Exercise directions:
Return every line of the material below unchanged, leaving out the pictures.

Input data: Begin

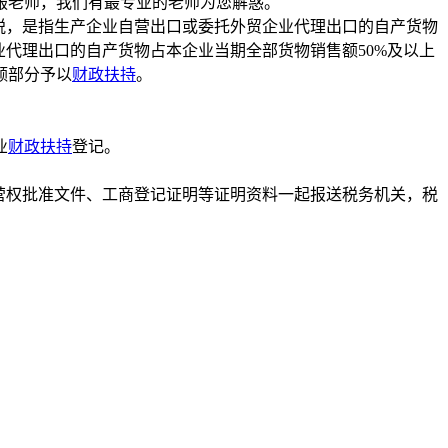
服老师，我们有最专业的老师为您解惑。
”税，是指生产企业自营出口或委托外贸企业代理出口的自产货物
代理出口的自产货物占本企业当期全部货物销售额50%及以上
额部分予以
财政扶持
。
业
财政扶持
登记。
营权批准文件、工商登记证明等证明资料一起报送税务机关，税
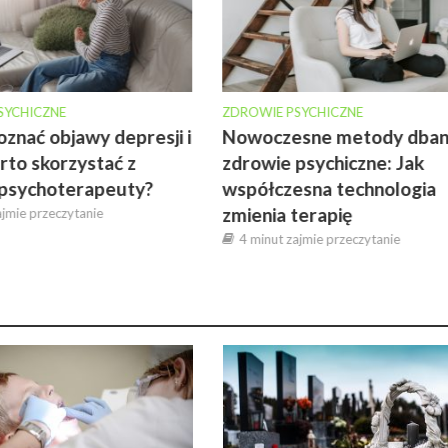
SYCHICZNE
ZDROWIE PSYCHICZNE
oznać objawy depresji i
Nowoczesne metody dban
rto skorzystać z
zdrowie psychiczne: Jak
psychoterapeuty?
współczesna technologia
zmienia terapię
ajmie przeczytanie
4 minut zajmie przeczytanie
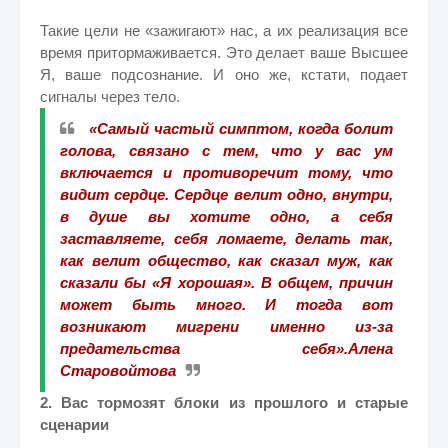
Такие цели не «зажигают» нас, а их реализация все
время притормаживается. Это делает ваше Высшее
Я, ваше подсознание. И оно же, кстати, подает
сигналы через тело.
«Самый частый симптом, когда болит
голова, связано с тем, что у вас ум
включается и противоречит тому, что
видит сердце. Сердце велит одно, внутри,
в душе вы хотите одно, а себя
заставляете, себя ломаете, делать так,
как велит общество, как сказал муж, как
сказали бы «Я хорошая».
В общем, причин
может быть много. И тогда вот
возникают мигрени именно из-за
предательства себя».
Алена
Старовойтова
2. Вас тормозят блоки из прошлого и старые
сценарии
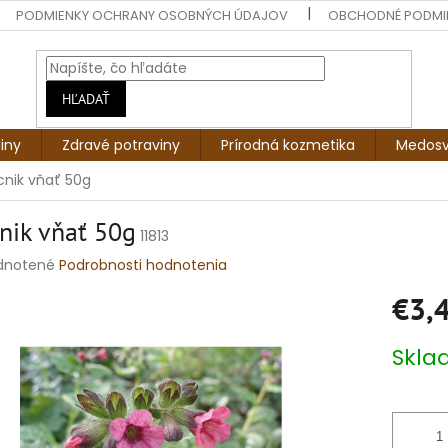
PODMIENKY OCHRANY OSOBNÝCH ÚDAJOV
OBCHODNÉ PODMI
HĽADAŤ
liny
Zdravé potraviny
Prírodná kozmetika
Medosv
cnik vňať 50g
nik vňať 50g
11813
rné
dnotené
Podrobnosti hodnotenia
enie
€3,
tu
Jednotko
Skl
cena:
čiek.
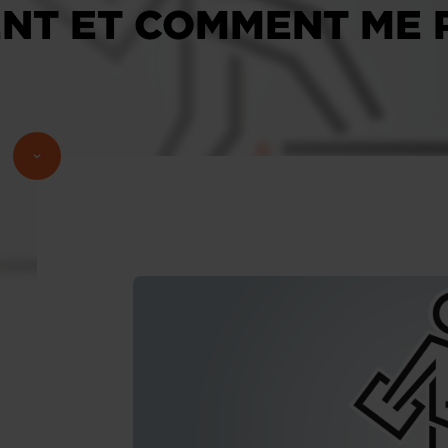
ENT ET COMMENT ME 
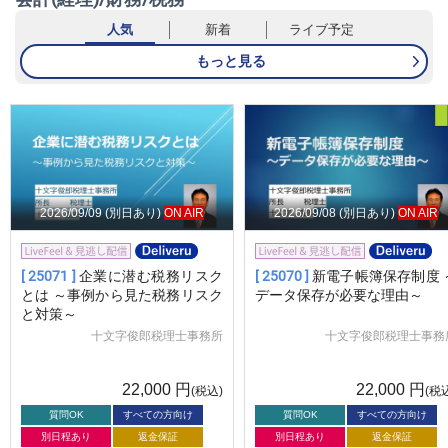
人気
新着
ライブ予定
もっと見る
2026/09/09
(別日あり)
ON AIR
2026/09/08
(別日あり)
ON AIR
[ 25071 ]
企業に潜む税務リスク
[ 25070 ]
新電子帳簿保存制度 
とは ～事例から見た税務リスク
データ保存が必要な理由～
と対策～
十文字俊郎税理士事務所
十文字俊郎税理士事務
22,000
円
22,000
円
(税込)
(税
質問OK
すべての方向け
質問OK
すべての方向け
別日程あり
返金保証
別日程あり
返金保証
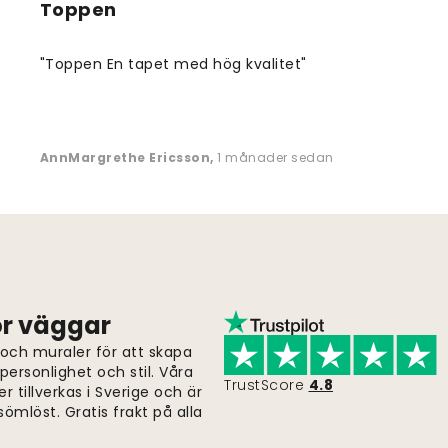
Toppen
"Toppen En tapet med hög kvalitet"
AnnMargrethe Ericsson
,
1 månader sedan
för väggar
 och muraler för att skapa
ersonlighet och stil. Våra
TrustScore
4.8
er tillverkas i Sverige och är
ömlöst. Gratis frakt på alla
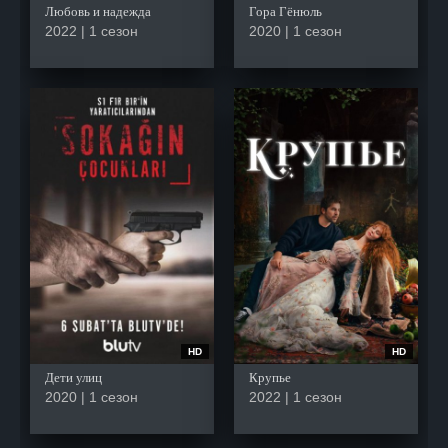
Любовь и надежда
Гора Гёнюль
2022 | 1 сезон
2020 | 1 сезон
HD
HD
Дети улиц
Крупье
2020 | 1 сезон
2022 | 1 сезон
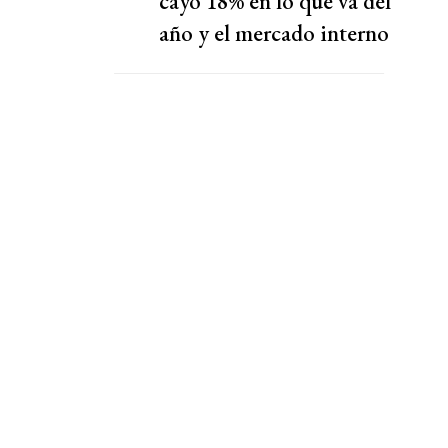
cayó 18% en lo que va del
año y el mercado interno
no arranca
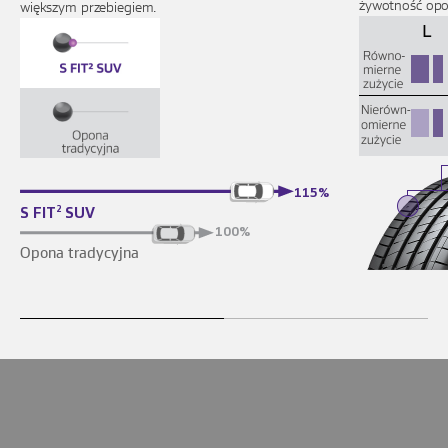
żywotność opo
większym przebiegiem.
115%
S FIT
SUV
2
100%
Opona tradycyjna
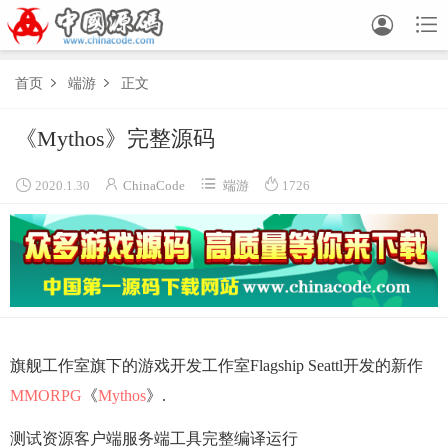


首页
端游
正文


《Mythos》完整源码




2020.1.30
ChinaCode
端游
1726
旗舰工作室旗下的游戏开发工作室Flagship Seattl开发的新作
MMO
RPG
《
Mythos
》.
测试资源客户端服务端工具完整编译运行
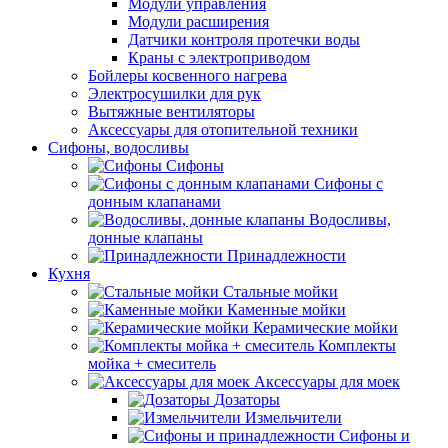
Модули управления
Модули расширения
Датчики контроля протечки воды
Краны с электроприводом
Бойлеры косвенного нагрева
Электросушилки для рук
Вытяжные вентиляторы
Аксессуары для отопительной техники
Сифоны, водосливы
Сифоны
Сифоны с
донным клапанами
Водосливы,
донные клапаны
Принадлежности
Кухня
Стальные мойки
Каменные мойки
Керамические мойки
Комплекты
мойка + смеситель
Аксессуары для моек
Дозаторы
Измельчители
Сифоны и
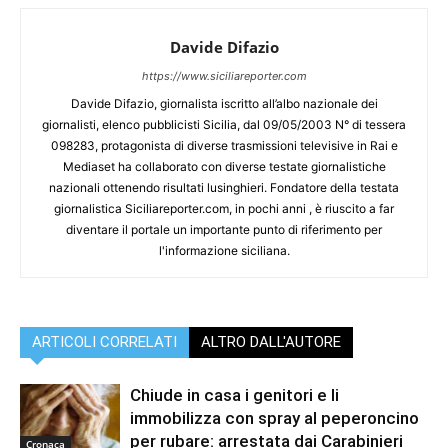
Davide Difazio
https://www.siciliareporter.com
Davide Difazio, giornalista iscritto all’albo nazionale dei
giornalisti, elenco pubblicisti Sicilia, dal 09/05/2003 N° di tessera
098283, protagonista di diverse trasmissioni televisive in Rai e
Mediaset ha collaborato con diverse testate giornalistiche
nazionali ottenendo risultati lusinghieri. Fondatore della testata
giornalistica Siciliareporter.com, in pochi anni , è riuscito a far
diventare il portale un importante punto di riferimento per
l'informazione siciliana.
ARTICOLI CORRELATI
ALTRO DALL'AUTORE
Chiude in casa i genitori e li
immobilizza con spray al peperoncino
per rubare: arrestata dai Carabinieri
Cronaca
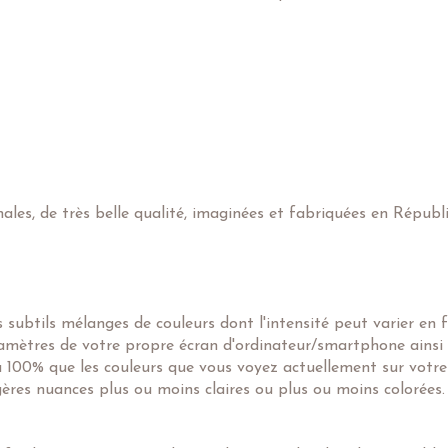
nales, de très belle qualité, imaginées et fabriquées en Républ
subtils mélanges de couleurs dont l'intensité peut varier en 
ramètres de votre propre écran d'ordinateur/smartphone ainsi
 à 100% que les couleurs que vous voyez actuellement sur votre
égères nuances plus ou moins claires ou plus ou moins colorées.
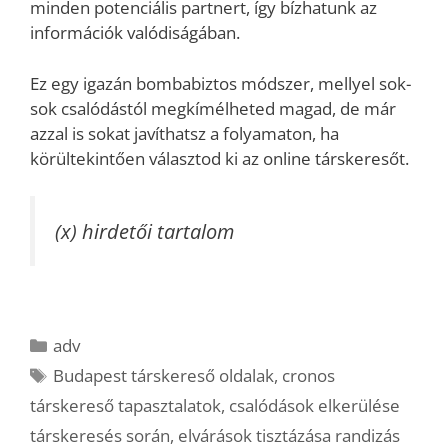
minden potenciális partnert, így bízhatunk az
információk valódiságában.
Ez egy igazán bombabiztos módszer, mellyel sok-
sok csalódástól megkímélheted magad, de már
azzal is sokat javíthatsz a folyamaton, ha
körültekintően választod ki az online társkeresőt.
(x) hirdetői tartalom
Kategória
adv
Címkék
Budapest társkereső oldalak
,
cronos
társkereső tapasztalatok
,
csalódások elkerülése
társkeresés során
,
elvárások tisztázása randizás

Input data: End

The completed task:
服老师，我们有最专业的老师为您解惑。
”税，是指生产企业自营出口或委托外贸企业代理出口的自产货物
代理出口的自产货物占本企业当期全部货物销售额50%及以上
额部分予以
财政扶持
。
业
财政扶持
登记。
营权批准文件、工商登记证明等证明资料一起报送税务机关，税
SYCHICZNE
ZDROWIE PSYCHICZNE
oznać objawy depresji i
Nowoczesne metody dban
rto skorzystać z
zdrowie psychiczne: Jak
psychoterapeuty?
współczesna technologia
zmienia terapię
ajmie przeczytanie
4 minut zajmie przeczytanie
Такие цели не «зажигают» нас, а их реализация все
время притормаживается. Это делает ваше Высшее
Я, ваше подсознание. И оно же, кстати, подает
сигналы через тело.
«Самый частый симптом, когда болит
голова, связано с тем, что у вас ум
включается и противоречит тому, что
видит сердце. Сердце велит одно, внутри,
в душе вы хотите одно, а себя
заставляете, себя ломаете, делать так,
как велит общество, как сказал муж, как
сказали бы «Я хорошая».
В общем, причин
может быть много. И тогда вот
возникают мигрени именно из-за
предательства себя».
Алена
Старовойтова
2. Вас тормозят блоки из прошлого и старые
сценарии
PODMIENKY OCHRANY OSOBNÝCH ÚDAJOV
OBCHODNÉ PODMI
HĽADAŤ
liny
Zdravé potraviny
Prírodná kozmetika
Medosv
cnik vňať 50g
nik vňať 50g
11813
rné
dnotené
Podrobnosti hodnotenia
enie
€3,
tu
Jednotko
Skl
cena:
čiek.
ENT ET COMMENT ME 
人気
新着
ライブ予定
もっと見る
2026/09/09
(別日あり)
ON AIR
2026/09/08
(別日あり)
ON AIR
[ 25071 ]
企業に潜む税務リスク
[ 25070 ]
新電子帳簿保存制度 
とは ～事例から見た税務リスク
データ保存が必要な理由～
と対策～
十文字俊郎税理士事務所
十文字俊郎税理士事務
22,000
円
22,000
円
(税込)
(税
質問OK
すべての方向け
質問OK
すべての方向け
別日程あり
返金保証
別日程あり
返金保証
Toppen
"Toppen En tapet med hög kvalitet"
AnnMargrethe Ericsson
,
1 månader sedan
för väggar
 och muraler för att skapa
ersonlighet och stil. Våra
TrustScore
4.8
er tillverkas i Sverige och är
ömlöst. Gratis frakt på alla
Любовь и надежда
Гора Гёнюль
2022 | 1 сезон
2020 | 1 сезон
HD
HD
Дети улиц
Крупье
2020 | 1 сезон
2022 | 1 сезон
cayó 18% en lo que va del
año y el mercado interno
no arranca
żywotność opo
większym przebiegiem.
115%
S FIT
SUV
2
100%
Opona tradycyjna


首页
端游
正文


《Mythos》完整源码




2020.1.30
ChinaCode
端游
1726
旗舰工作室旗下的游戏开发工作室Flagship Seattl开发的新作
MMO
RPG
《
Mythos
》.
测试资源客户端服务端工具完整编译运行
Модули управления
Модули расширения
Датчики контроля протечки воды
Краны с электроприводом
Бойлеры косвенного нагрева
Электросушилки для рук
Вытяжные вентиляторы
Аксессуары для отопительной техники
Сифоны, водосливы
Сифоны
Сифоны с
донным клапанами
Водосливы,
донные клапаны
Принадлежности
Кухня
Стальные мойки
Каменные мойки
Керамические мойки
Комплекты
мойка + смеситель
Аксессуары для моек
Дозаторы
Измельчители
Сифоны и
Davide Difazio
https://www.siciliareporter.com
Davide Difazio, giornalista iscritto all’albo nazionale dei
giornalisti, elenco pubblicisti Sicilia, dal 09/05/2003 N° di tessera
098283, protagonista di diverse trasmissioni televisive in Rai e
Mediaset ha collaborato con diverse testate giornalistiche
nazionali ottenendo risultati lusinghieri. Fondatore della testata
giornalistica Siciliareporter.com, in pochi anni , è riuscito a far
diventare il portale un importante punto di riferimento per
l'informazione siciliana.
ARTICOLI CORRELATI
ALTRO DALL'AUTORE
Chiude in casa i genitori e li
immobilizza con spray al peperoncino
per rubare: arrestata dai Carabinieri
Cronaca
nales, de très belle qualité, imaginées et fabriquées en Républ
subtils mélanges de couleurs dont l'intensité peut varier en 
ramètres de votre propre écran d'ordinateur/smartphone ainsi
 à 100% que les couleurs que vous voyez actuellement sur votre
égères nuances plus ou moins claires ou plus ou moins colorées.
minden potenciális partnert, így bízhatunk az
információk valódiságában.
Ez egy igazán bombabiztos módszer, mellyel sok-
sok csalódástól megkímélheted magad, de már
azzal is sokat javíthatsz a folyamaton, ha
körültekintően választod ki az online társkeresőt.
(x) hirdetői tartalom
Kategória
adv
Címkék
Budapest társkereső oldalak
,
cronos
társkereső tapasztalatok
,
csalódások elkerülése
társkeresés során
,
elvárások tisztázása randizás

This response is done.